Flávio Dino intima 21 presidentes de partidos sobre emendas

Foto: Gustavo Moreno/STF
Ministro do STF dá prazo de dez dias úteis para que legendas esclareçam o direcionamento de emendas parlamentares
O ministro Flávio Dino, do Supremo Tribunal Federal (STF), determinou nesta quarta-feira, 15, que os presidentes de todos os 21 partidos com representação no Congresso Nacional prestem esclarecimentos detalhados sobre o direcionamento de emendas parlamentares. A decisão estabelece um prazo de dez dias úteis para que as legendas respondam às solicitações do magistrado.
A determinação de Flávio Dino tem como ponto de partida uma entrevista concedida pelo presidente do PL, Valdemar Costa Neto. Questionado se dirigentes partidários interferem na destinação das emendas, o ex-deputado respondeu afirmativamente, acrescentando que outros presidentes de partido também agem da mesma forma. Flávio Dino é o relator da investigação em curso na Corte que apura suspeitas de desvio de emendas.

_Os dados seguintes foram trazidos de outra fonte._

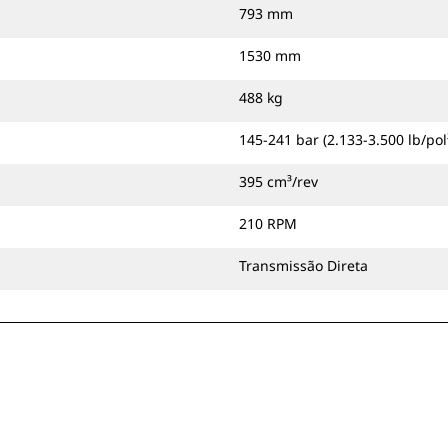
793 mm
1530 mm
488 kg
145-241 bar (2.133-3.500 lb/pol
395 cm³/rev
210 RPM
Transmissão Direta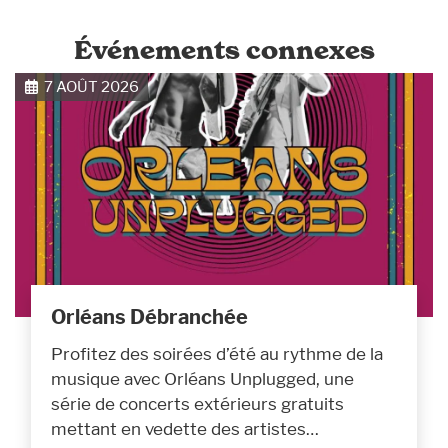
Événements connexes
7 AOÛT 2026
Orléans Débranchée
Profitez des soirées d’été au rythme de la
musique avec Orléans Unplugged, une
série de concerts extérieurs gratuits
mettant en vedette des artistes…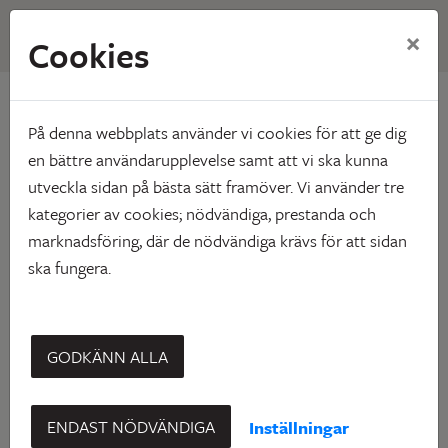
×
Cookies
Hem
Om Skebo
Organisation
Organisation
På denna webbplats använder vi cookies för att ge dig
en bättre användarupplevelse samt att vi ska kunna
utveckla sidan på bästa sätt framöver. Vi använder tre
kategorier av cookies; nödvändiga, prestanda och
marknadsföring, där de nödvändiga krävs för att sidan
Skebo är helägt av Skellefteå kommun och har en politiskt
ska fungera.
sammansatt styrelse som ytterst ansvarar för
verksamheten. Ansvaret för strategiska frågor och
företagsövergripande ärenden har Skebos företagsledning.
GODKÄNN ALLA
Ledning
ENDAST NÖDVÄNDIGA
Inställningar
Ledningsgruppen består av: Helena Markgren, Cathrine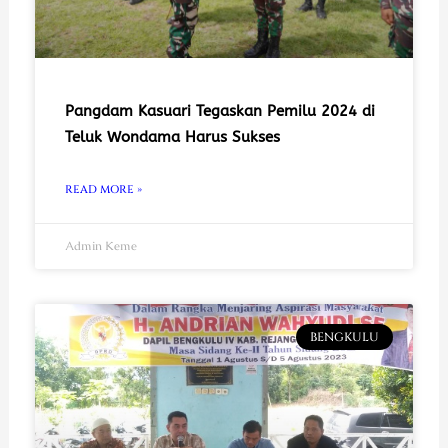
Pangdam Kasuari Tegaskan Pemilu 2024 di
Teluk Wondama Harus Sukses
READ MORE »
Admin Keme
BENGKULU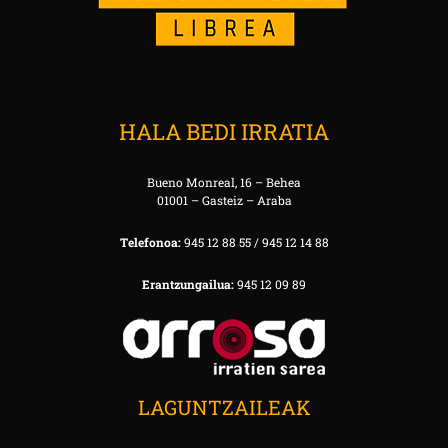
HALA BEDI IRRATIA
Bueno Monreal, 16 – Behea
01001 – Gasteiz – Araba
Telefonoa:
945 12 88 55 / 945 12 14 88
Erantzungailua:
945 12 09 89
LAGUNTZAILEAK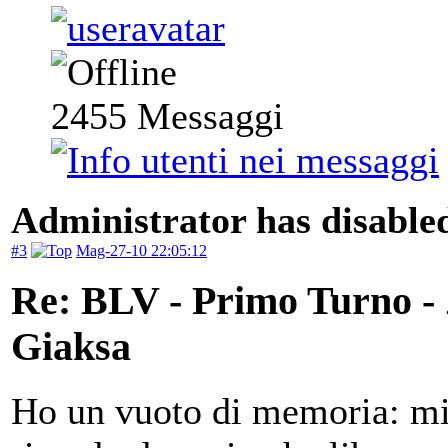
2455
Messaggi
Administrator has disabled
#3
Mag-27-10 22:05:12
Re: BLV - Primo Turno -
Giaksa
Ho un vuoto di memoria: mi 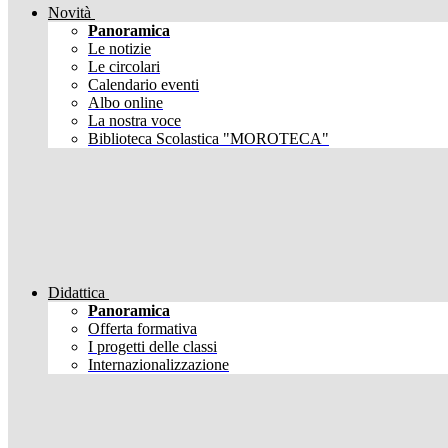
Novità
Panoramica
Le notizie
Le circolari
Calendario eventi
Albo online
La nostra voce
Biblioteca Scolastica "MOROTECA"
Didattica
Panoramica
Offerta formativa
I progetti delle classi
Internazionalizzazione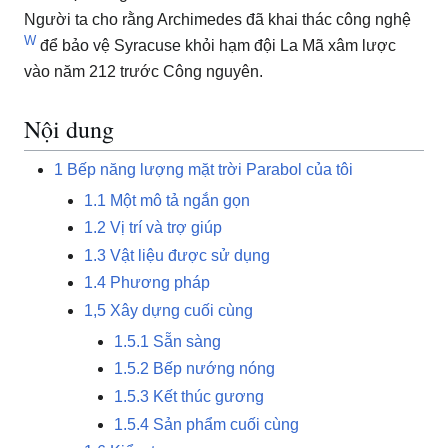
Người ta cho rằng Archimedes đã khai thác công nghệ
W
để bảo vệ Syracuse khỏi hạm đội La Mã xâm lược
vào năm 212 trước Công nguyên.
Nội dung
1
Bếp năng lượng mặt trời Parabol của tôi
1.1
Một mô tả ngắn gọn
1.2
Vị trí và trợ giúp
1.3
Vật liệu được sử dụng
1.4
Phương pháp
1,5
Xây dựng cuối cùng
1.5.1
Sẵn sàng
1.5.2
Bếp nướng nóng
1.5.3
Kết thúc gương
1.5.4
Sản phẩm cuối cùng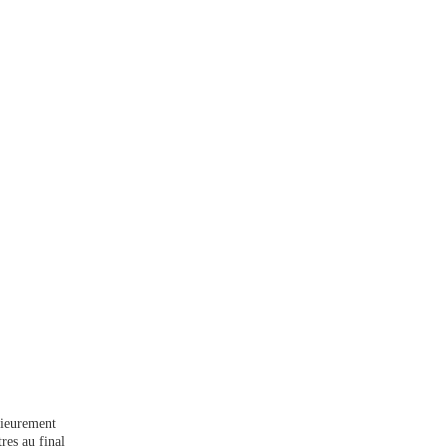
érieurement
res au final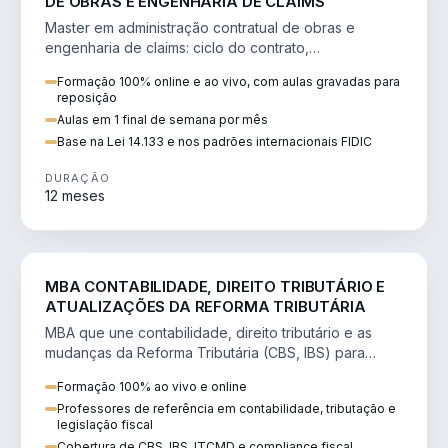
DE OBRAS E ENGENHARIA DE CLAIMS
Master em administração contratual de obras e
engenharia de claims: ciclo do contrato,
fundamentação de pleitos, delay analysis e FIDIC.
Formação 100% online e ao vivo, com aulas gravadas para
reposição
Aulas em 1 final de semana por mês
Base na Lei 14.133 e nos padrões internacionais FIDIC
DURAÇÃO
12 meses
DIREITO
MBA CONTABILIDADE, DIREITO TRIBUTÁRIO E
ATUALIZAÇÕES DA REFORMA TRIBUTÁRIA
MBA que une contabilidade, direito tributário e as
mudanças da Reforma Tributária (CBS, IBS) para
atuação estratégica no novo cenário.
Formação 100% ao vivo e online
Professores de referência em contabilidade, tributação e
legislação fiscal
Cobertura de CBS, IBS, ITCMD e compliance fiscal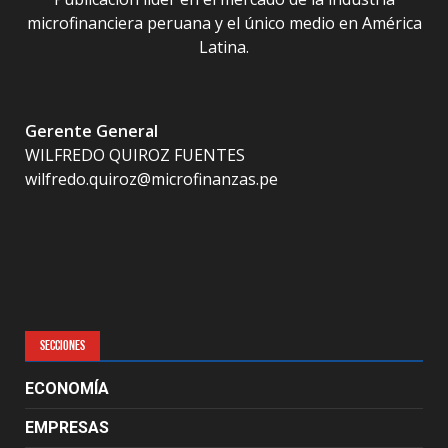
microfinanciera peruana y el único medio en América
Latina.
Gerente General
WILFREDO QUIROZ FUENTES
wilfredo.quiroz@microfinanzas.pe
SECCIONES
ECONOMÍA
EMPRESAS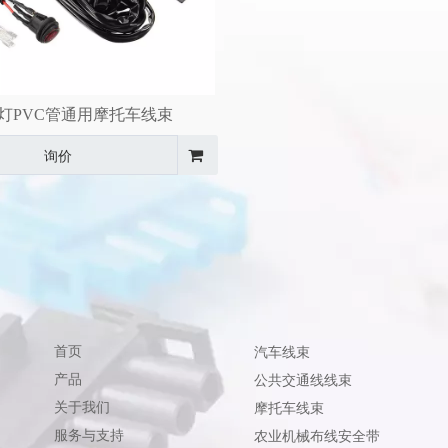
灯PVC管通用摩托车线束
询价
首页
汽车线束
产品
公共交通线线束
关于我们
摩托车线束
服务与支持
农业机械布线安全带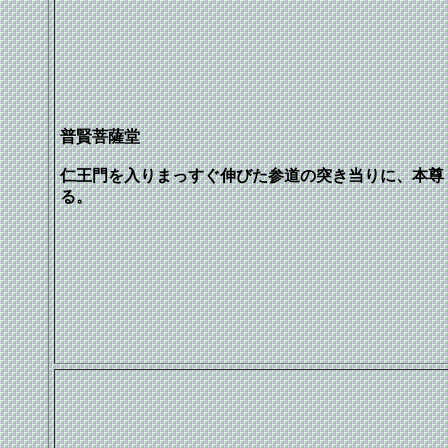
普賢菩薩堂
仁王門を入りまっすぐ伸びた参道の突き当りに、本尊
る。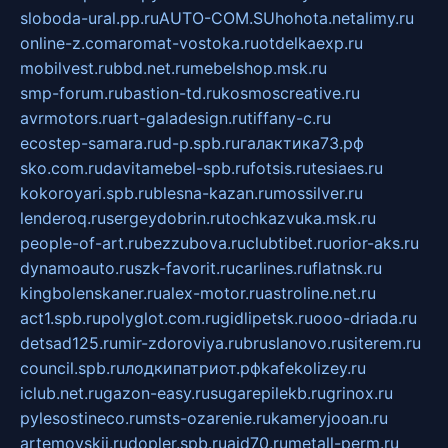
sloboda-ural.pp.ru
AUTO-COM.SU
hohota.net
alimy.ru
online-z.com
aromat-vostoka.ru
otdelkaexp.ru
mobilvest.ru
bbd.net.ru
mebelshop.msk.ru
smp-forum.ru
bastion-td.ru
kosmoscreative.ru
avrmotors.ru
art-galadesign.ru
tiffany-c.ru
ecostep-samara.ru
d-p.spb.ru
галактика73.рф
sko.com.ru
davitamebel-spb.ru
fotsis.ru
tesiaes.ru
kokoroyari.spb.ru
blesna-kazan.ru
mossilver.ru
lenderoq.ru
sergeydobrin.ru
tochkazvuka.msk.ru
people-of-art.ru
bezzubova.ru
clubtibet.ru
orior-aks.ru
dynamoauto.ru
szk-favorit.ru
carlines.ru
flatnsk.ru
kingbolenskaner.ru
alex-motor.ru
astroline.net.ru
act1.spb.ru
polyglot.com.ru
gidlipetsk.ru
ooo-driada.ru
detsad125.ru
mir-zdoroviya.ru
bruslanovo.ru
siterem.ru
council.spb.ru
лодкипатриот.рф
kafekolizey.ru
iclub.net.ru
gazon-easy.ru
sugarepilekb.ru
grinox.ru
pylesostineco.ru
msts-ozarenie.ru
kameryjooan.ru
artemovskij.ru
dopler.spb.ru
aid70.ru
metall-perm.ru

Na semana passada, o ministro já havia bloqueado a execução de recursos e bens de Valdemar Costa Neto e do ex-deputado federal Eduardo Cunha, ambos apontados pela Polícia Federal como operadores de indicações irregulares. Os partidos deverão informar se o presidente da legenda dispõe de cotas ou reservas de emendas, qual a finalidade desses mecanismos e quem autoriza a sua utilização. As legendas também precisarão apresentar o fundamento jurídico da prática e o instrumento de formalização, além de detalhar o procedimento adotado para definir a destinação dos recursos públicos.
A intimação foi assinada um dia depois de Flávio Dino cobrar das comissões de Saúde da Câmara dos Deputados e do Senado Federal um plano de transparência na execução das emendas, com prazo de 30 dias para resposta. Na decisão, o ministro reforçou que a indicação de emendas é prerrogativa exclusiva de deputados e senadores no exercício de seus mandatos. "Somente parlamentares podem propor e deliberar sobre emendas parlamentares", escreveu, classificando como "emendas de terceiros" os repasses atribuídos a pessoas sem mandato.
As medidas mais recentes de bloqueio atingiram R$ 119 milhões em bens de Valdemar Costa Neto e R$ 6 milhões de Eduardo Cunha. Ambas decorrem de representação da Polícia Federal, desdobrada da Operação Transparência, deflagrada em dezembro do ano passado.